Funding, unfortunately, is still a serious issue for transportation priorities all across Maryland as the state continues to project massive funding shortfalls in the coming years. Porcari noted that the Department of Transportation is working closely with legislators to identify and pursue new revenue sources.
The 60 day waiting period is almost up and the PG County Council is set to vote Monday on the approval of the Mazza Grandmarc – a 660 bed (largely graduate) student housing complex in northern College Park. The project has been stalled since May 2006 because Councilman Tom Dernoga “pulled it” for review. When the Council heard to case in April 2007, they said they expected more brick on the building and that it should exhibit green building standards. Word on the street is that that is likely what they will get from the developer Monday.

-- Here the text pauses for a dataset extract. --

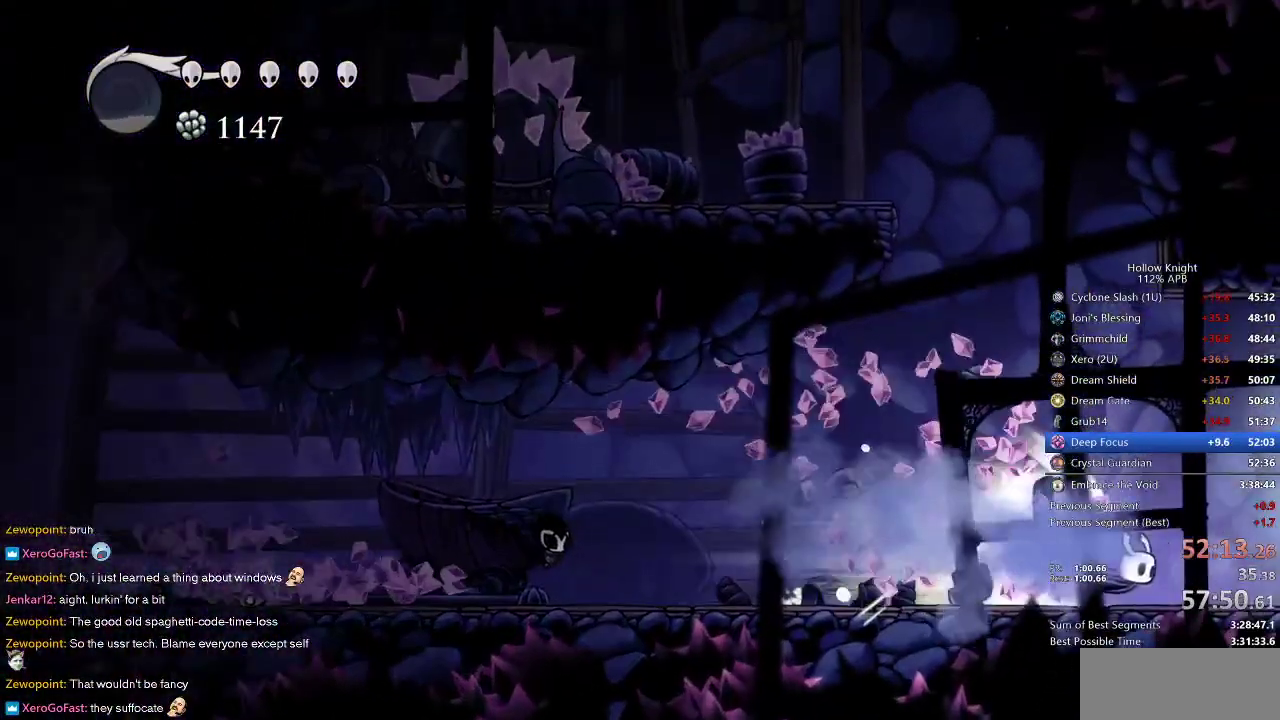
{"keys": ["right"], "events": []}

We understand the desire for higher quality (more brick) and the need to move towards sustainable building practices. What we don’t understand is who benefited (save the homeless man who lives on the property) from the long delay of the project. Please email us if you benefited! We do know who lost from the delay: 600+ grad students seeking decent, affordable housing who will have to wait the equivalent of 3 or 4 semesters past when Mazza should have been completed. Certainly the developer, the University of Maryland, the North College Park Citizens Association, the City of College Park, and the PG County Planning Board were all on the same page when they supported/approved Mazza in 2005 and early 2006. Why then did Mr. Dernoga pull it for review and wait so long to act? Why do we have to wait until 2010 for even the most minor aesthetic (the property is barely visible from Route 1) and economic improvements in College Park? Why doesn’t the council see the urgency that we and any plain person can see in which redevelopment is needed in College Park? Why can no one see how prohibitively difficult it is to develop anything along Route 1 and the need to work with (rather than opposed to) developers in a proactive and collaborative manner?
Interestingly, the council never even addressed the most serious flaw of the Mazza project – its tremendous amount of parking – nearly one parking space for every tenant. Indeed, it’s a peculiar situation for a project that will have pedestrian connections to the Paint Branch Trail and frequent Shuttle-UM service. When told in April that Mazza’s internal parking deck was so massive that it would pop out of the top of the building and be visible to bikers on the Paint Branch Trail, no one on the council (Councilman Eric Olson had to recuse himself from the entire case) showed any concern. It’s telling that they instead chose to nitpick issues that had been worked out over the span of years by city and county planners or tried to set aside slush funds to please constituents. Ironically, the project now faces approval less than 2 weeks after a county consultant suggested limiting parking in the Route 1 Corridor.